By Jessica Karuhanga
To dare is to do
Serge Olivier Fokoua has stated the objects he uses in his performances are diverted from their original context to achieve the effect of collision. After witnessing his utilization and re-framing of materials it is clear this process of assembly and disassembly are gestures which hope to invoke new and affective meaning.

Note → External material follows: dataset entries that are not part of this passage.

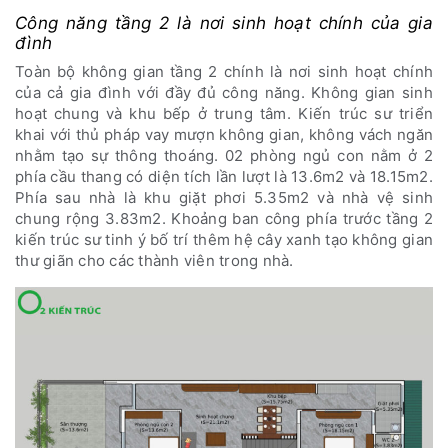
Công năng tầng 2 là nơi sinh hoạt chính của gia
đình
Toàn bộ không gian tầng 2 chính là nơi sinh hoạt chính
của cả gia đình với đầy đủ công năng. Không gian sinh
hoạt chung và khu bếp ở trung tâm. Kiến trúc sư triển
khai với thủ pháp vay mượn không gian, không vách ngăn
nhằm tạo sự thông thoáng. 02 phòng ngủ con nằm ở 2
phía cầu thang có diện tích lần lượt là 13.6m2 và 18.15m2.
Phía sau nhà là khu giặt phơi 5.35m2 và nhà vệ sinh
chung rộng 3.83m2. Khoảng ban công phía trước tầng 2
kiến trúc sư tinh ý bố trí thêm hệ cây xanh tạo không gian
thư giãn cho các thành viên trong nhà.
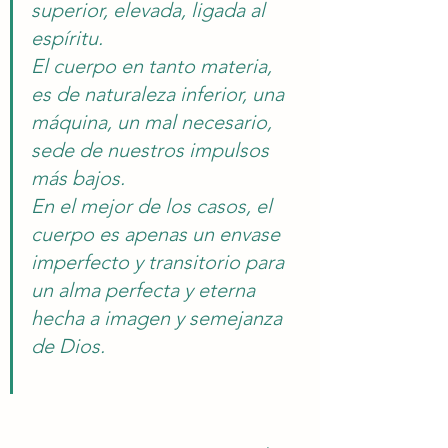
superior, elevada, ligada al 
espíritu.
El cuerpo en tanto materia, 
es de naturaleza inferior, una 
máquina, un mal necesario, 
sede de nuestros impulsos 
más bajos.
En el mejor de los casos, el 
cuerpo es apenas un envase 
imperfecto y transitorio para 
un alma perfecta y eterna 
hecha a imagen y semejanza 
de Dios.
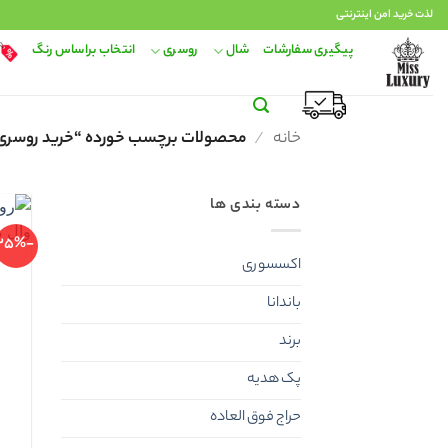
Ski
لذت خرید امن اینترنتی
t
پیگیری سفارشات
شال
روسری
انتخاب براساس رنگ
conten
خانه
/
محصولات برچسب خورده “خرید روسری 
دسته بندی ها
-25%
اکسسوری
باندانا
برند
پک هدیه
حراج فوق العاده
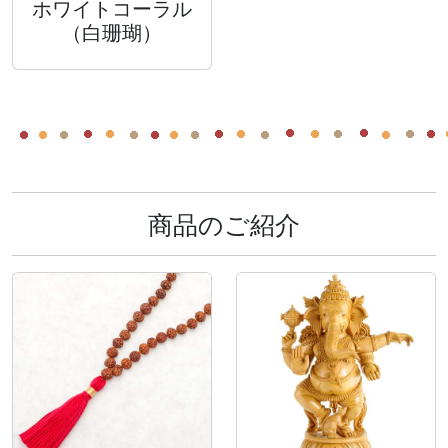
ホワイトコーラル
（白珊瑚）
商品のご紹介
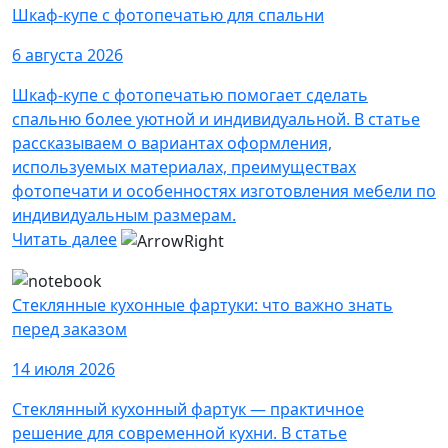
Шкаф-купе с фотопечатью для спальни
6 августа 2026
Шкаф-купе с фотопечатью помогает сделать
спальню более уютной и индивидуальной. В статье
рассказываем о вариантах оформления,
используемых материалах, преимуществах
фотопечати и особенностях изготовления мебели по
индивидуальным размерам.
Читать далее
Стеклянные кухонные фартуки: что важно знать
перед заказом
14 июля 2026
Стеклянный кухонный фартук — практичное
решение для современной кухни. В статье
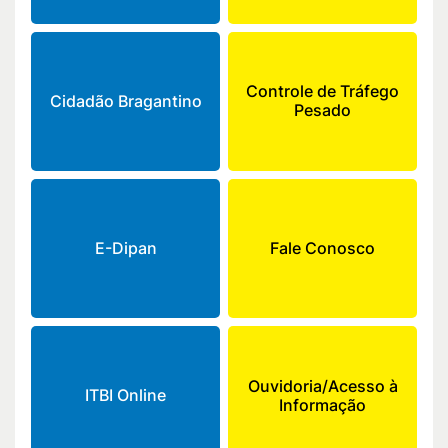
Controle de Tráfego
Cidadão Bragantino
Pesado
E-Dipan
Fale Conosco
Ouvidoria/Acesso à
ITBI Online
Informação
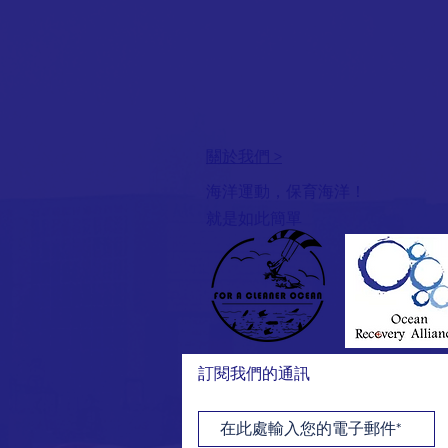
關於我們 >
海洋運動，保育海洋！
就是如此簡單
訂閱我們的通訊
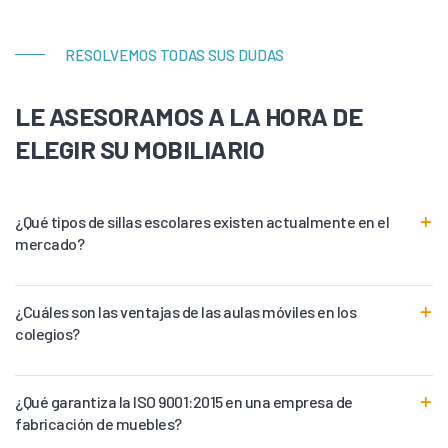
RESOLVEMOS TODAS SUS DUDAS
LE ASESORAMOS A LA HORA DE
ELEGIR SU MOBILIARIO
¿Qué tipos de sillas escolares existen actualmente en el
mercado?
¿Cuáles son las ventajas de las aulas móviles en los
colegios?
¿Qué garantiza la ISO 9001:2015 en una empresa de
fabricación de muebles?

A concrete block rests in the centre of the space and a suitcase is placed to the side. Fokoua, who is dressed in white undergarments, draws a blue comforter and spray-bottle from a suitcase and places them behind the block. Perched on the concrete block he then reaches into a bowl and proceeds to knead and pull out dough. The dough is wet enough to stick and each tugging gesture is both considered and exaggerated. He presents a ball before the audience and then continues to knead, stretch and pull its damp form over his hands, palms and finally his forearms. The dough becomes a shield like a hood or second skin. Fokoua then stands and walks along the perimeter of the stage several times. His pace is slow and steadfast before he returns to the blue comforter where he begins to cover his dough-covered arms with green liquid from the spray-bottle. He returns to the block or stool. He tells us he needs the pots and within moments three assistants procured steaming pots and placed them at his feet. He insisted they move them closer to his body. The assistants retreat back into the audience and Fokoua then reaches behind him, while his eyes remain fixed on the audience, to begin tugging at the blanket. He pulls it over his head and covers all that remains, the objects and his body.
We can hear him remove the lids and we witness wavering moments where slight protrusions poke through the blanket. His inhales and exhales are incessant and their intensity increases with each breathe. Faster and faster still. It is hard not to cringe and witnessing you loose yourself and are swept up in his breath. The pace of these sounds are distressing but I trust he is in control.
The sheath is removed. He emerges and his arms are now bare, body is red and sweating. The cadence of his breathing is heavy but it slows and he soon departs. We are left with the collision of his exhale against our inhales and they are meshing with the rising scent of pineapple and lemongrass. Members from the audience rush to the centre to investigate the refuse of his conjuring.